If you want to protect against negative voltages AND over-voltage like the Zener this page shows you how to connect a pair of Schottky or regular diodes.

What is the max voltage you're measuring. If you calculate your voltage divider to dial down to 1.2volt, and switch to 1.2volt Aref in setup(), then you have a result that is less dependent of VCC voltage variations and three times higher protection (before it reaches 3.3volt). Then you might not need a zener.

If you insist on using a zener, then use it on the high voltage input side.
1k > 50volt zener > R64.
Leo..

What is the source of the voltage? If its a high impedance your circuit will load it and change the voltage you measure. You cant always just use a potential divider network; High resistances will affect the response time, and low resisytances will reduce the measured voltage.

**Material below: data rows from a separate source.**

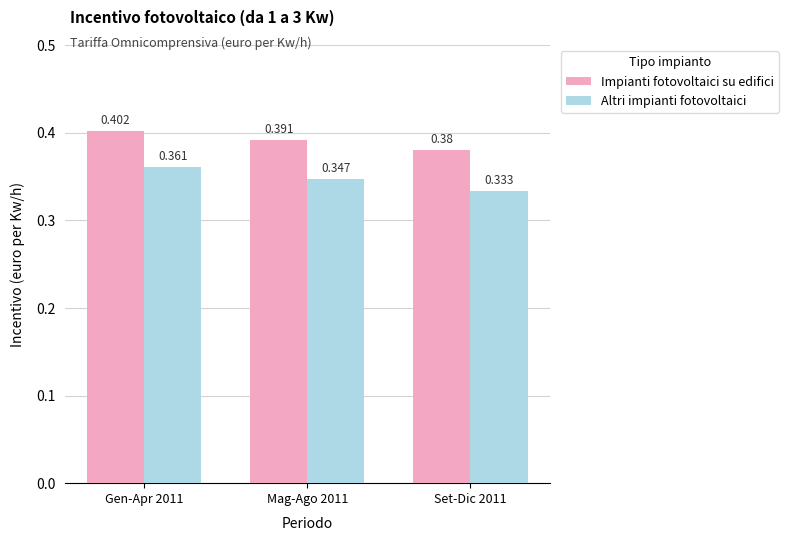

What is the label of the 2nd bar from the right?

Mag-Ago 2011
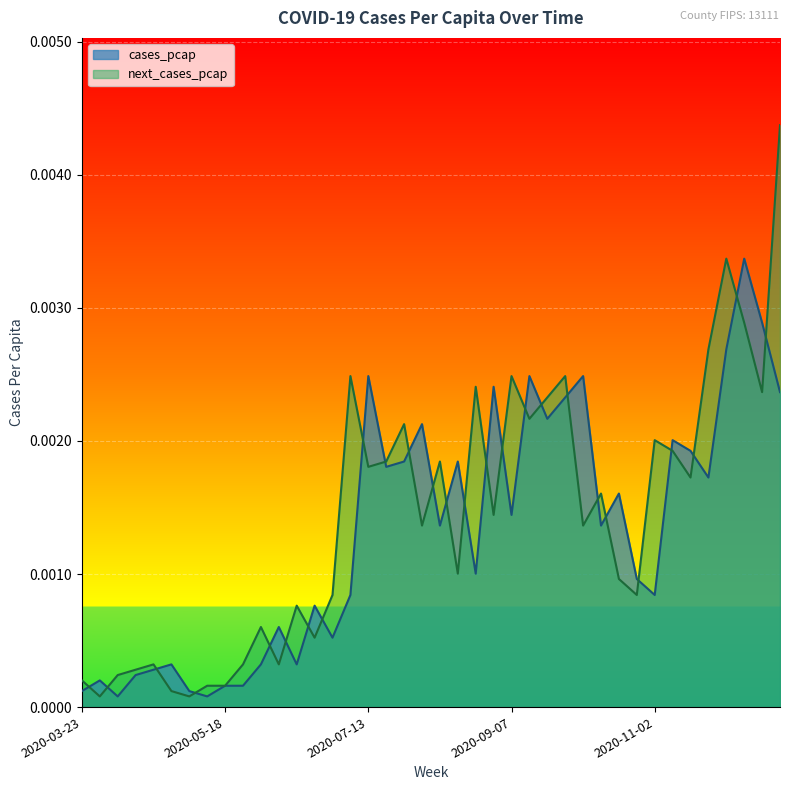

Which series has the largest total across all categories?

next_cases_pcap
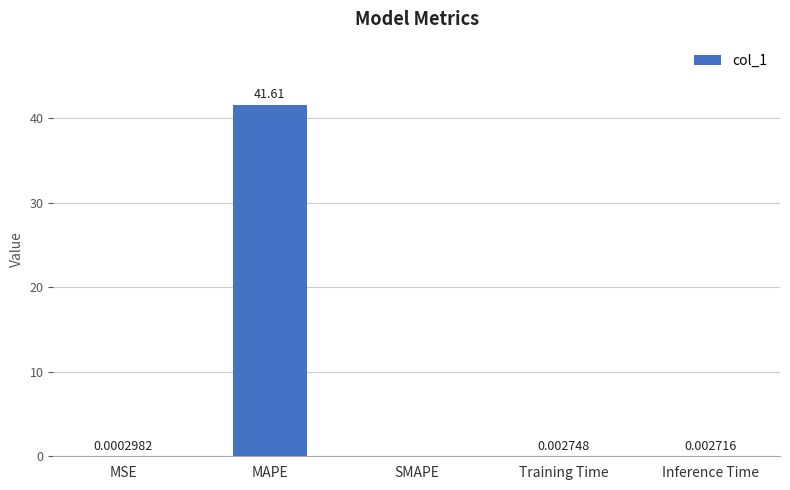

Which category has the highest value across all series?

MAPE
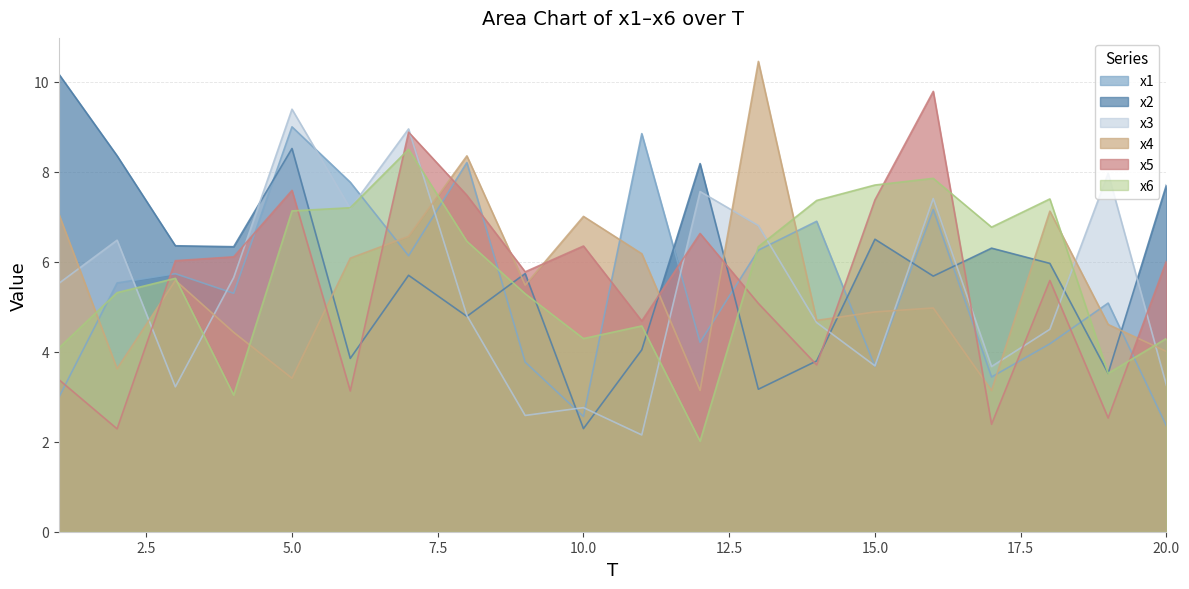

Where is x2 nearest to the value 6?

18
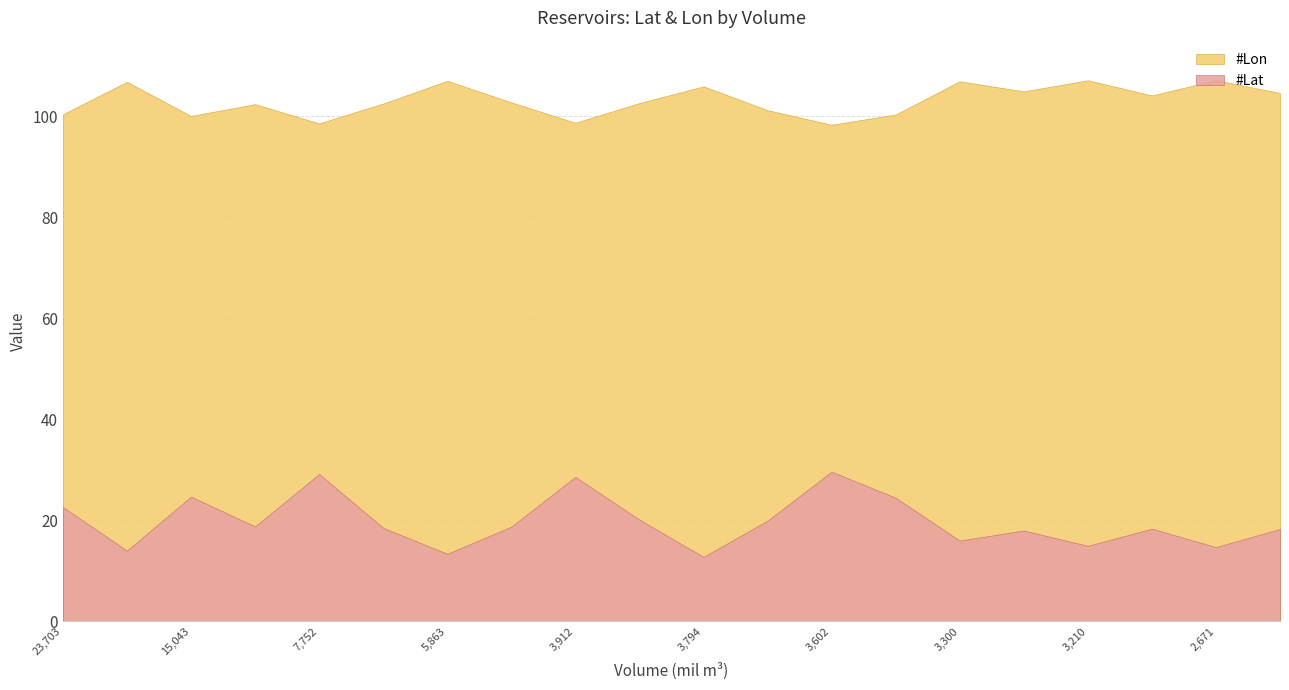

True or false: #Lon and #Lat intersect in this chart.

False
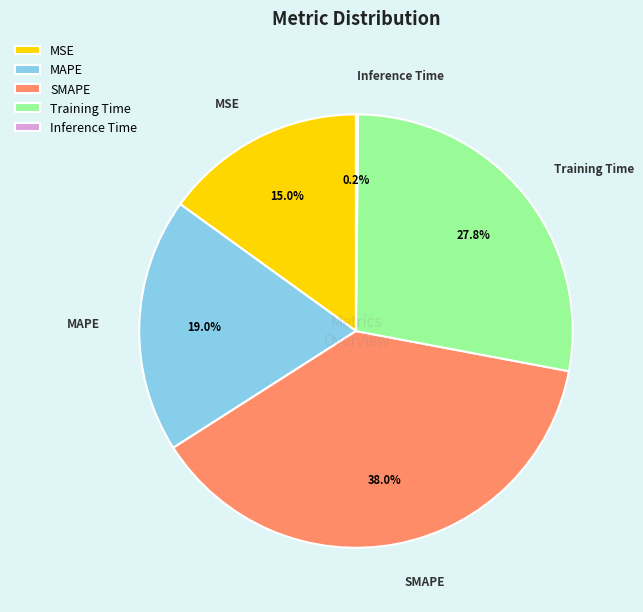

What portion of the pie excludes MAPE?

81.0%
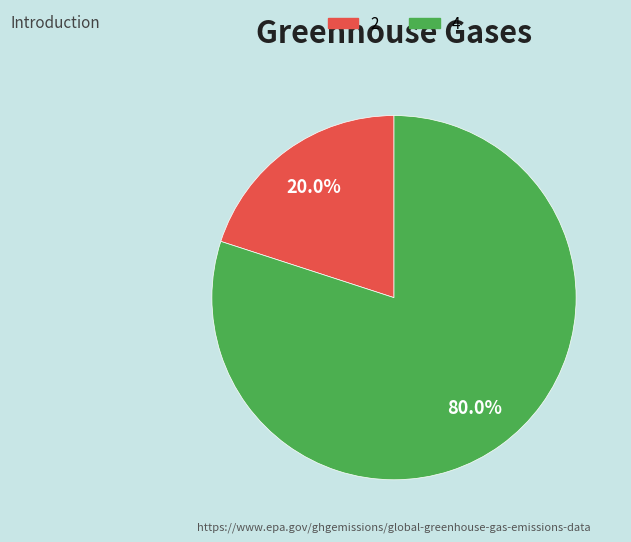

Is the sum of 4 and 2 greater than half?

Yes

thanks again Ok, nice. I will try, but my requirement is 100k and 30k to read a max of 14V.

My circuit will also work with 100K and 30K

Thanks, but I added it for filtering out the ripples is it ok or is there a better approach?

Yes, the one I show

thanks I will try it

@johnerrington My application is to measure the 14v max with 100k and 30k. I added zener for protecting my mcu pin in case of high voltage spikes and 0.1 µF for the ripple filter so thats all If its bad approach, then lets discuss which is good approach.

What is tyhe "14V" coming from? If its showing the state of charge of eg a car battery (lead-acid) then the voltage for a good battery will vary between 15V (on charge) and 11V (totally flat and [possibly damaged).
However the source impedance will be low so the potential divider wont affect your readings.

@johnerrington yes its car battery